What you should do ▸ Omit all images, then repeat exactly the lines below from the one containing "logic [15:0] r0, r1, r2, r3;" through the one containing "<source format=gm1>", both ends included.

Saved entries ▸
****
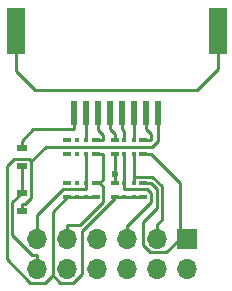
<source format=gtl>
G04 #@! TF.FileFunction,Copper,L1,Top,Signal*
%FSLAX46Y46*%
G04 Gerber Fmt 4.6, Leading zero omitted, Abs format (unit mm)*
G04 Created by KiCad (PCBNEW 4.0.4-stable) date 05/23/17 22:39:58*
%MOMM*%
%LPD*%
G01*
G04 APERTURE LIST*
%ADD10C,0.100000*%
%ADD11R,1.500000X4.000000*%
%ADD12C,0.900000*%
%ADD13R,0.600000X2.100000*%
%ADD14R,0.900000X0.500000*%
%ADD15R,0.650000X0.400000*%
%ADD16R,0.450000X0.400000*%
%ADD17R,1.700000X1.700000*%
%ADD18O,1.700000X1.700000*%
%ADD19C,0.600000*%
%ADD20C,0.250000*%
G04 APERTURE END LIST*
D10*
D11*
X18349500Y21660500D03*
D12*
X18349500Y21660500D03*
D13*
X6149500Y14680500D03*
X7169500Y14680500D03*
X8189500Y14680500D03*
X9209500Y14680500D03*
X10229500Y14680500D03*
X11249500Y14680500D03*
X12269500Y14680500D03*
X13289500Y14680500D03*
D12*
X1249500Y21660500D03*
D11*
X1249500Y21660500D03*
D14*
X1714500Y11735500D03*
X1714500Y10235500D03*
X1714500Y7925500D03*
X1714500Y6425500D03*
D15*
X9594500Y12410500D03*
X9594500Y11210500D03*
X11994500Y12410500D03*
X11994500Y11210500D03*
D16*
X10394500Y12410500D03*
X11194500Y12410500D03*
X11194500Y11210500D03*
X10394500Y11210500D03*
D15*
X9594500Y8791500D03*
X9594500Y7591500D03*
X11994500Y8791500D03*
X11994500Y7591500D03*
D16*
X10394500Y8791500D03*
X11194500Y8791500D03*
X11194500Y7591500D03*
X10394500Y7591500D03*
D15*
X5594500Y12410500D03*
X5594500Y11210500D03*
X7994500Y12410500D03*
X7994500Y11210500D03*
D16*
X6394500Y12410500D03*
X7194500Y12410500D03*
X7194500Y11210500D03*
X6394500Y11210500D03*
D15*
X5594500Y8791500D03*
X5594500Y7591500D03*
X7994500Y8791500D03*
X7994500Y7591500D03*
D16*
X6394500Y8791500D03*
X7194500Y8791500D03*
X7194500Y7591500D03*
X6394500Y7591500D03*
D17*
X15684500Y4064500D03*
D18*
X15684500Y1524500D03*
X13144500Y4064500D03*
X13144500Y1524500D03*
X10604500Y4064500D03*
X10604500Y1524500D03*
X8064500Y4064500D03*
X8064500Y1524500D03*
X5524500Y4064500D03*
X5524500Y1524500D03*
X2984500Y4064500D03*
X2984500Y1524500D03*
D19*
X9594500Y9496100D03*
D20*
X18349500Y18378400D02*
X18349500Y21660500D01*
X16573400Y16602300D02*
X18349500Y18378400D01*
X2859000Y16602300D02*
X16573400Y16602300D01*
X1249500Y18211800D02*
X2859000Y16602300D01*
X1249500Y21660500D02*
X1249500Y18211800D01*
X2708900Y13305200D02*
X6149500Y13305200D01*
X1714500Y12310800D02*
X2708900Y13305200D01*
X6149500Y14680500D02*
X6149500Y13305200D01*
X1714500Y11735500D02*
X1714500Y12310800D01*
X7194500Y13280200D02*
X7169500Y13305200D01*
X7194500Y12410500D02*
X7194500Y13280200D01*
X7169500Y14680500D02*
X7169500Y13305200D01*
X8189500Y13277200D02*
X8189500Y14680500D01*
X8644800Y12821900D02*
X8189500Y13277200D01*
X8644800Y12410500D02*
X8644800Y12821900D01*
X7994500Y12410500D02*
X8644800Y12410500D01*
X9594500Y12920200D02*
X9209500Y13305200D01*
X9594500Y12410500D02*
X9594500Y12920200D01*
X9209500Y14680500D02*
X9209500Y13305200D01*
X10394500Y13140200D02*
X10229500Y13305200D01*
X10394500Y12410500D02*
X10394500Y13140200D01*
X10229500Y14680500D02*
X10229500Y13305200D01*
X11194500Y13250200D02*
X11249500Y13305200D01*
X11194500Y12410500D02*
X11194500Y13250200D01*
X11249500Y14680500D02*
X11249500Y13305200D01*
X12644800Y12929900D02*
X12269500Y13305200D01*
X12644800Y12410500D02*
X12644800Y12929900D01*
X11994500Y12410500D02*
X12644800Y12410500D01*
X12269500Y14680500D02*
X12269500Y13305200D01*
X7194500Y7591500D02*
X7994500Y7591500D01*
X7194500Y7591500D02*
X6394500Y7591500D01*
X6394500Y7591500D02*
X5594500Y7591500D01*
X11194500Y7591500D02*
X11994500Y7591500D01*
X10394500Y7591500D02*
X11194500Y7591500D01*
X10394500Y7591500D02*
X9844200Y7591500D01*
X9594500Y7591500D02*
X9844200Y7591500D01*
X4343600Y6340600D02*
X4343600Y972500D01*
X5594500Y7591500D02*
X4343600Y6340600D01*
X9594500Y7477800D02*
X9594500Y7591500D01*
X6794500Y4677800D02*
X9594500Y7477800D01*
X6794500Y1075400D02*
X6794500Y4677800D01*
X6055000Y335900D02*
X6794500Y1075400D01*
X4980200Y335900D02*
X6055000Y335900D01*
X4343600Y972500D02*
X4980200Y335900D01*
X1714500Y6425500D02*
X1714500Y7000800D01*
X13289500Y12348800D02*
X13289500Y14680500D01*
X12751200Y11810500D02*
X13289500Y12348800D01*
X3753700Y11810500D02*
X12751200Y11810500D01*
X2534100Y10590900D02*
X3753700Y11810500D01*
X2314100Y10810900D02*
X2534100Y10590900D01*
X1083800Y10810900D02*
X2314100Y10810900D01*
X481000Y10208100D02*
X1083800Y10810900D01*
X481000Y2295400D02*
X481000Y10208100D01*
X2440500Y335900D02*
X481000Y2295400D01*
X3707000Y335900D02*
X2440500Y335900D01*
X4343600Y972500D02*
X3707000Y335900D01*
X2002100Y7000800D02*
X1714500Y7000800D01*
X2534100Y7532800D02*
X2002100Y7000800D01*
X2534100Y10590900D02*
X2534100Y7532800D01*
X15684500Y4064500D02*
X15096900Y4064500D01*
X11994500Y11210500D02*
X12644800Y11210500D01*
X15096900Y8758400D02*
X15096900Y4064500D01*
X12644800Y11210500D02*
X15096900Y8758400D01*
X13144500Y8291800D02*
X12644800Y8791500D01*
X13144500Y6640400D02*
X13144500Y8291800D01*
X11967500Y5463400D02*
X13144500Y6640400D01*
X11967500Y3540500D02*
X11967500Y5463400D01*
X12618900Y2889100D02*
X11967500Y3540500D01*
X13921500Y2889100D02*
X12618900Y2889100D01*
X15096900Y4064500D02*
X13921500Y2889100D01*
X11994500Y8791500D02*
X12644800Y8791500D01*
X1714500Y7925500D02*
X1714500Y10235500D01*
X939100Y7150100D02*
X1714500Y7925500D01*
X939100Y4377900D02*
X939100Y7150100D01*
X2617200Y2699800D02*
X939100Y4377900D01*
X2984500Y2699800D02*
X2617200Y2699800D01*
X2984500Y1524500D02*
X2984500Y2699800D01*
X11194500Y8791500D02*
X11194500Y9316800D01*
X11194500Y9316800D02*
X11194500Y11210500D01*
X12759000Y9316800D02*
X11194500Y9316800D01*
X13594800Y8481000D02*
X12759000Y9316800D01*
X13594800Y5690100D02*
X13594800Y8481000D01*
X13144500Y5239800D02*
X13594800Y5690100D01*
X13144500Y4064500D02*
X13144500Y5239800D01*
X10394500Y8791500D02*
X10394500Y11210500D01*
X12328200Y8266200D02*
X10394500Y8266200D01*
X12644900Y7949500D02*
X12328200Y8266200D01*
X12644900Y7154600D02*
X12644900Y7949500D01*
X10730100Y5239800D02*
X12644900Y7154600D01*
X10604500Y5239800D02*
X10730100Y5239800D01*
X10604500Y4064500D02*
X10604500Y5239800D01*
X10394500Y8791500D02*
X10394500Y8266200D01*
X9594500Y8791500D02*
X9594500Y9496100D01*
X9594500Y9496100D02*
X9594500Y11210500D01*
X7994500Y8791500D02*
X8319700Y8791500D01*
X8644800Y9116600D02*
X8644800Y11210500D01*
X8319700Y8791500D02*
X8644800Y9116600D01*
X7994500Y11210500D02*
X8644800Y11210500D01*
X8644900Y8466300D02*
X8319700Y8791500D01*
X8644900Y7184900D02*
X8644900Y8466300D01*
X6699800Y5239800D02*
X8644900Y7184900D01*
X5524500Y5239800D02*
X6699800Y5239800D01*
X5524500Y4064500D02*
X5524500Y5239800D01*
X7194500Y8791500D02*
X7194500Y11210500D01*
X5232900Y8266200D02*
X7194500Y8266200D01*
X2984500Y6017800D02*
X5232900Y8266200D01*
X2984500Y4064500D02*
X2984500Y6017800D01*
X7194500Y8791500D02*
X7194500Y8266200D01*
M02*

</source>
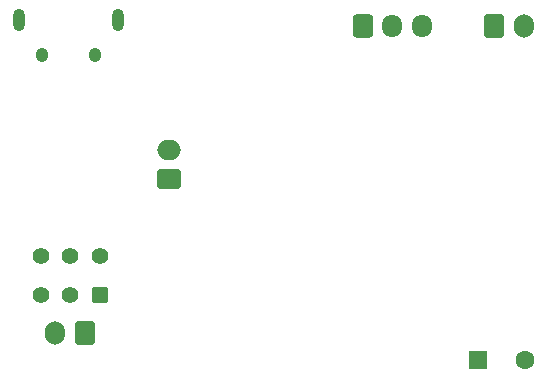
<source format=gbr>
%TF.GenerationSoftware,KiCad,Pcbnew,9.0.0*%
%TF.CreationDate,2025-05-13T10:19:15-05:00*%
%TF.ProjectId,Refraction Cell Circuit,52656672-6163-4746-996f-6e2043656c6c,rev?*%
%TF.SameCoordinates,Original*%
%TF.FileFunction,Soldermask,Bot*%
%TF.FilePolarity,Negative*%
%FSLAX46Y46*%
G04 Gerber Fmt 4.6, Leading zero omitted, Abs format (unit mm)*
G04 Created by KiCad (PCBNEW 9.0.0) date 2025-05-13 10:19:15*
%MOMM*%
%LPD*%
G01*
G04 APERTURE LIST*
G04 Aperture macros list*
%AMRoundRect*
0 Rectangle with rounded corners*
0 $1 Rounding radius*
0 $2 $3 $4 $5 $6 $7 $8 $9 X,Y pos of 4 corners*
0 Add a 4 corners polygon primitive as box body*
4,1,4,$2,$3,$4,$5,$6,$7,$8,$9,$2,$3,0*
0 Add four circle primitives for the rounded corners*
1,1,$1+$1,$2,$3*
1,1,$1+$1,$4,$5*
1,1,$1+$1,$6,$7*
1,1,$1+$1,$8,$9*
0 Add four rect primitives between the rounded corners*
20,1,$1+$1,$2,$3,$4,$5,0*
20,1,$1+$1,$4,$5,$6,$7,0*
20,1,$1+$1,$6,$7,$8,$9,0*
20,1,$1+$1,$8,$9,$2,$3,0*%
G04 Aperture macros list end*
%ADD10O,1.000000X1.900000*%
%ADD11O,1.050000X1.250000*%
%ADD12RoundRect,0.250000X-0.600000X-0.725000X0.600000X-0.725000X0.600000X0.725000X-0.600000X0.725000X0*%
%ADD13O,1.700000X1.950000*%
%ADD14R,1.600000X1.600000*%
%ADD15C,1.600000*%
%ADD16RoundRect,0.250000X-0.600000X-0.750000X0.600000X-0.750000X0.600000X0.750000X-0.600000X0.750000X0*%
%ADD17O,1.700000X2.000000*%
%ADD18RoundRect,0.250000X0.750000X-0.600000X0.750000X0.600000X-0.750000X0.600000X-0.750000X-0.600000X0*%
%ADD19O,2.000000X1.700000*%
%ADD20RoundRect,0.250000X0.450000X0.450000X-0.450000X0.450000X-0.450000X-0.450000X0.450000X-0.450000X0*%
%ADD21C,1.400000*%
%ADD22RoundRect,0.250000X0.600000X0.750000X-0.600000X0.750000X-0.600000X-0.750000X0.600000X-0.750000X0*%
G04 APERTURE END LIST*
D10*
%TO.C,REF\u002A\u002A*%
X133478750Y-86510000D03*
D11*
X131528750Y-89510000D03*
X127078750Y-89510000D03*
D10*
X125128750Y-86510000D03*
%TD*%
D12*
%TO.C,REF\u002A\u002A*%
X154235000Y-87035000D03*
D13*
X156735000Y-87035000D03*
X159235000Y-87035000D03*
%TD*%
D14*
%TO.C,LS2*%
X164010000Y-115260000D03*
D15*
X168010000Y-115260000D03*
%TD*%
D16*
%TO.C,REF\u002A\u002A*%
X165360000Y-87035000D03*
D17*
X167860000Y-87035000D03*
%TD*%
D18*
%TO.C,REF\u002A\u002A*%
X137835000Y-100010000D03*
D19*
X137835000Y-97510000D03*
%TD*%
D20*
%TO.C,SW1*%
X131960000Y-109810000D03*
D21*
X129460000Y-109810000D03*
X129460000Y-106510000D03*
X126960000Y-109810000D03*
X126960000Y-106510000D03*
X131960000Y-106510000D03*
%TD*%
D22*
%TO.C,REF\u002A\u002A*%
X130710000Y-112977500D03*
D17*
X128210000Y-112977500D03*
%TD*%
M02*

</source>
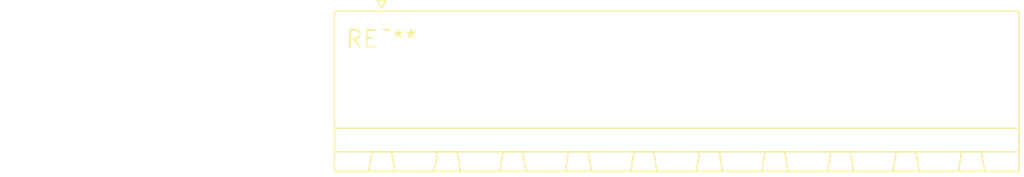
<source format=kicad_pcb>
(kicad_pcb (version 20240108) (generator pcbnew)

  (general
    (thickness 1.6)
  )

  (paper "A4")
  (layers
    (0 "F.Cu" signal)
    (31 "B.Cu" signal)
    (32 "B.Adhes" user "B.Adhesive")
    (33 "F.Adhes" user "F.Adhesive")
    (34 "B.Paste" user)
    (35 "F.Paste" user)
    (36 "B.SilkS" user "B.Silkscreen")
    (37 "F.SilkS" user "F.Silkscreen")
    (38 "B.Mask" user)
    (39 "F.Mask" user)
    (40 "Dwgs.User" user "User.Drawings")
    (41 "Cmts.User" user "User.Comments")
    (42 "Eco1.User" user "User.Eco1")
    (43 "Eco2.User" user "User.Eco2")
    (44 "Edge.Cuts" user)
    (45 "Margin" user)
    (46 "B.CrtYd" user "B.Courtyard")
    (47 "F.CrtYd" user "F.Courtyard")
    (48 "B.Fab" user)
    (49 "F.Fab" user)
    (50 "User.1" user)
    (51 "User.2" user)
    (52 "User.3" user)
    (53 "User.4" user)
    (54 "User.5" user)
    (55 "User.6" user)
    (56 "User.7" user)
    (57 "User.8" user)
    (58 "User.9" user)
  )

  (setup
    (pad_to_mask_clearance 0)
    (pcbplotparams
      (layerselection 0x00010fc_ffffffff)
      (plot_on_all_layers_selection 0x0000000_00000000)
      (disableapertmacros false)
      (usegerberextensions false)
      (usegerberattributes false)
      (usegerberadvancedattributes false)
      (creategerberjobfile false)
      (dashed_line_dash_ratio 12.000000)
      (dashed_line_gap_ratio 3.000000)
      (svgprecision 4)
      (plotframeref false)
      (viasonmask false)
      (mode 1)
      (useauxorigin false)
      (hpglpennumber 1)
      (hpglpenspeed 20)
      (hpglpendiameter 15.000000)
      (dxfpolygonmode false)
      (dxfimperialunits false)
      (dxfusepcbnewfont false)
      (psnegative false)
      (psa4output false)
      (plotreference false)
      (plotvalue false)
      (plotinvisibletext false)
      (sketchpadsonfab false)
      (subtractmaskfromsilk false)
      (outputformat 1)
      (mirror false)
      (drillshape 1)
      (scaleselection 1)
      (outputdirectory "")
    )
  )

  (net 0 "")

  (footprint "PhoenixContact_MSTBA_2,5_10-G_1x10_P5.00mm_Horizontal" (layer "F.Cu") (at 0 0))

)

</source>
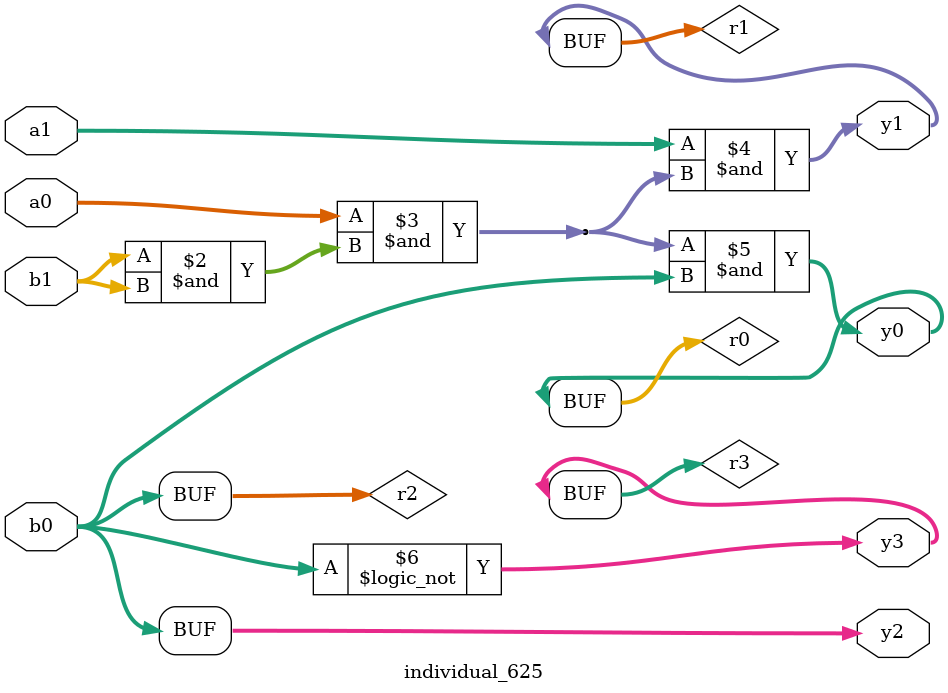
<source format=sv>
module individual_625(input logic [15:0] a1, input logic [15:0] a0, input logic [15:0] b1, input logic [15:0] b0, output logic [15:0] y3, output logic [15:0] y2, output logic [15:0] y1, output logic [15:0] y0);
logic [15:0] r0, r1, r2, r3; 
 always@(*) begin 
	 r0 = a0; r1 = a1; r2 = b0; r3 = b1; 
 	 r3  &=  r3 ;
 	 r0  &=  r3 ;
 	 r1  &=  r0 ;
 	 r0  &=  r2 ;
 	 r3 = ! r2 ;
 	 y3 = r3; y2 = r2; y1 = r1; y0 = r0; 
end
endmodule
</source>
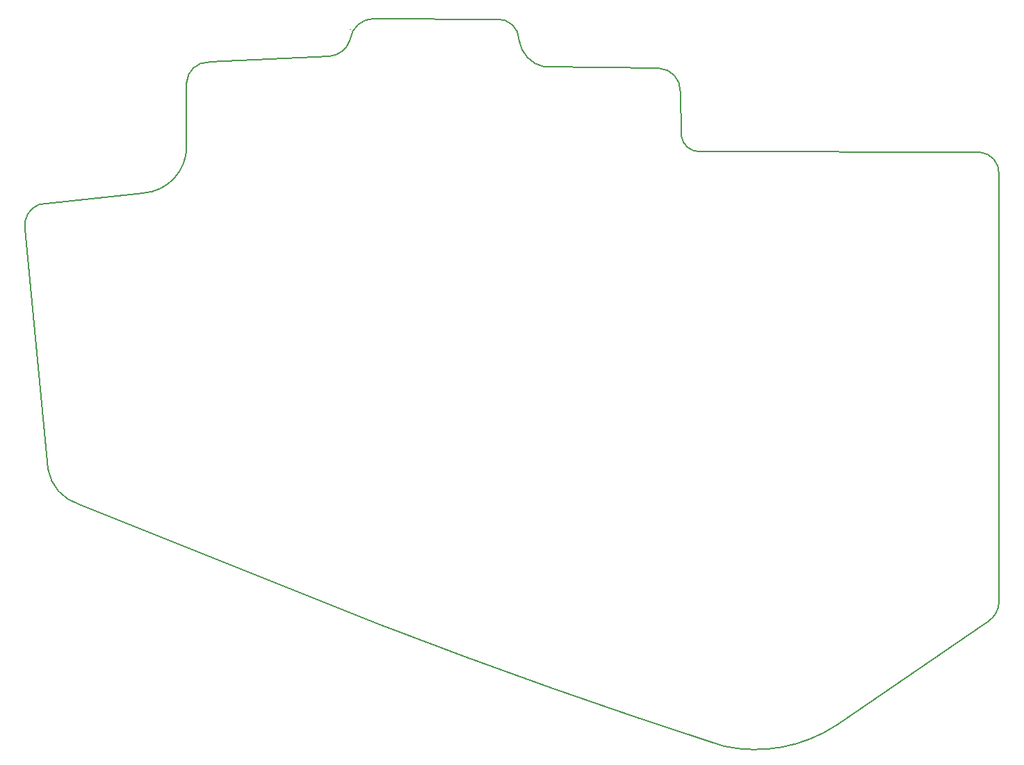
<source format=gm1>
%TF.GenerationSoftware,KiCad,Pcbnew,(6.0.4)*%
%TF.CreationDate,2022-05-17T22:37:59+02:00*%
%TF.ProjectId,battoota,62617474-6f6f-4746-912e-6b696361645f,v1.0.0*%
%TF.SameCoordinates,Original*%
%TF.FileFunction,Profile,NP*%
%FSLAX46Y46*%
G04 Gerber Fmt 4.6, Leading zero omitted, Abs format (unit mm)*
G04 Created by KiCad (PCBNEW (6.0.4)) date 2022-05-17 22:37:59*
%MOMM*%
%LPD*%
G01*
G04 APERTURE LIST*
%TA.AperFunction,Profile*%
%ADD10C,0.150000*%
%TD*%
G04 APERTURE END LIST*
D10*
X68760709Y117488760D02*
X83446218Y118206882D01*
X126173900Y113933708D02*
G75*
G03*
X123633938Y116727707I-2715300J83092D01*
G01*
X48140231Y100172846D02*
G75*
G03*
X46362218Y97124882I911069J-2574046D01*
G01*
X48140218Y100172882D02*
X60786790Y101529418D01*
X109640342Y116893075D02*
X123633938Y116727707D01*
X106534834Y120168260D02*
G75*
G03*
X109640342Y116893075I3862866J552840D01*
G01*
X162601024Y106517136D02*
X128620269Y106570579D01*
X126278145Y108591099D02*
G75*
G03*
X128620269Y106570579I2224455J210801D01*
G01*
X88862297Y122794691D02*
X103766218Y122722334D01*
X131452219Y34132888D02*
G75*
G03*
X145168218Y36672882I3829281J17625112D01*
G01*
X89796218Y48864882D02*
X52966218Y63596882D01*
X46362218Y97124882D02*
X49156218Y67914882D01*
X49156256Y67914888D02*
G75*
G03*
X52966218Y63596882I5363744J892812D01*
G01*
X89796218Y48864882D02*
G75*
G03*
X131452218Y34132882I283947982J736628418D01*
G01*
X163710185Y49372931D02*
G75*
G03*
X164980218Y51658882I-1621885J2396869D01*
G01*
X85987190Y121474863D02*
X85987190Y121474863D01*
X60786790Y101529419D02*
G75*
G03*
X66039663Y107284882I-416680J5655111D01*
G01*
X164980218Y51658882D02*
X164982296Y103812548D01*
X106534760Y120168254D02*
G75*
G03*
X103766218Y122722334I-2574060J-12654D01*
G01*
X145168218Y36672882D02*
X163710218Y49372882D01*
X66039663Y114976857D02*
X66039663Y107284882D01*
X83446217Y118206892D02*
G75*
G03*
X85948006Y120207771I-210917J2828208D01*
G01*
X126278191Y108591103D02*
X126173938Y113933707D01*
X164982245Y103812551D02*
G75*
G03*
X162601024Y106517136I-2535445J168249D01*
G01*
X68760709Y117488773D02*
G75*
G03*
X66039663Y114976857I-86109J-2636473D01*
G01*
X88862297Y122794679D02*
G75*
G03*
X85948006Y120207771I20303J-2957879D01*
G01*
M02*

</source>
****
Expected answer ▸
logic [15:0] r0, r1, r2, r3; 
 always@(*) begin 
	 r0 = a0; r1 = a1; r2 = b0; r3 = b1; 
 	 r3  &=  r3 ;
 	 r0  &=  r3 ;
 	 r1  &=  r0 ;
 	 r0  &=  r2 ;
 	 r3 = ! r2 ;
 	 y3 = r3; y2 = r2; y1 = r1; y0 = r0; 
end
endmodule
</source>
<source format=gm1>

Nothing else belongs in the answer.